Mary O’Hara records both the anger and incomprehension of people faced with what looks like an arbitrary assault upon already precarious lives. The people she interviews are often bewildered by government policy: how ‘unfair’, ‘cruel’, ‘heartless’ it is. They frequently ask of politicians ‘What planet are they living on?’. This is perhaps a measure of the capacity for dissembling (or public relations) of government, for it knows very well its place in the economic solar system: it is – at least in fantasy – the proud ideological heir of laissez-faire, which believed that market forces, left totally undisturbed, will bring about that perfect equilibrium which may be described as capitalism’s realm of freedom. The poor are the principal obstacle to the realisation of this beneficent vision; and as such, must always come under attack. ‘Human nature’, that constant justification of the defenders of social injustice, is mutable indeed compared to the nature of capitalism.
It would have been helpful if some of this ideological background had been sketched in. As it is, the puzzlement and resentment of people remain essentially reactive – the principal alternative to the cuts envisages only a more just capitalism, a system tempered by a little mercy and humanity. No doubt this would be a fine thing, but given the asper-ities of globalisation and the determination of the leaders of Britain to offer up the country as a haven for a mobile, supraterrestrial financial system, and its people as labour to compete with the legions of hungry and desperate of the earth, a milder, more just world is unlikely to emerge in the foreseeable future.

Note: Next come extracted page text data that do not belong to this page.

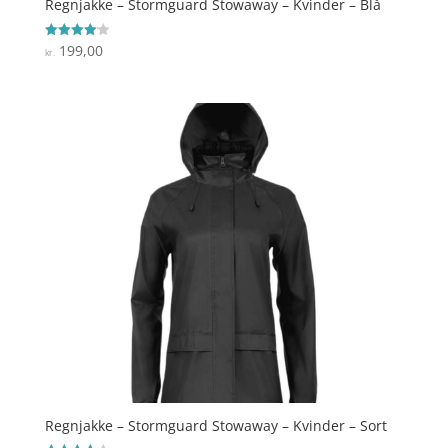
Regnjakke – Stormguard Stowaway – Kvinder – Blå
199,00
Vurderet
kr.
4.1
ud af 5
Regnjakke – Stormguard Stowaway – Kvinder – Sort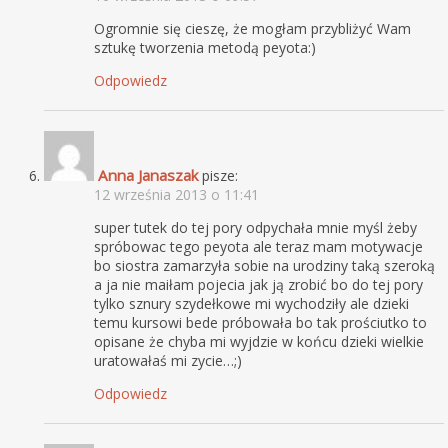
Ogromnie się cieszę, że mogłam przybliżyć Wam
sztukę tworzenia metodą peyota:)
Odpowiedz
Anna Janaszak
pisze:
12 września 2013 o 11:41
super tutek do tej pory odpychała mnie myśl żeby
spróbowac tego peyota ale teraz mam motywacje
bo siostra zamarzyła sobie na urodziny taką szeroką
a ja nie maiłam pojecia jak ją zrobić bo do tej pory
tylko sznury szydełkowe mi wychodziły ale dzieki
temu kursowi bede próbowała bo tak prościutko to
opisane że chyba mi wyjdzie w końcu dzieki wielkie
uratowałaś mi zycie…;)
Odpowiedz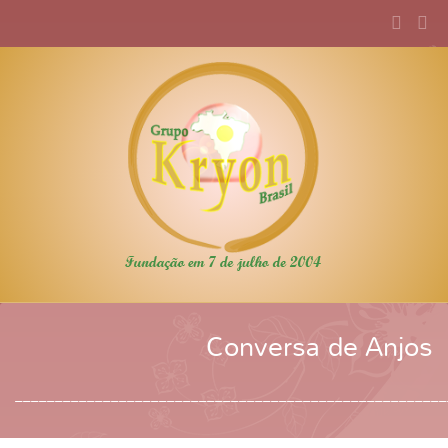
Conversa de Anjos
______________________________________________________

Mary O’Hara has produced a fine record of how it feels to be among those who have been selected to pay the highest price for a crisis they had no part in producing. We are living through a dismantling of a great humanitarian institution, the welfare state, which was a (historically brief) reaction to a passing existential threat to capitalism. O’Hara casts an unblinking look upon the desolation wrought by the rehabilitation of a system which is no longer afraid to demonstrate its basic values; which have little to do, either with the fine words we offer up to the world about liberty, democracy and choice, or with ideals of justice and fair play which we still, quaintly, claim as our most distinctive characteristics.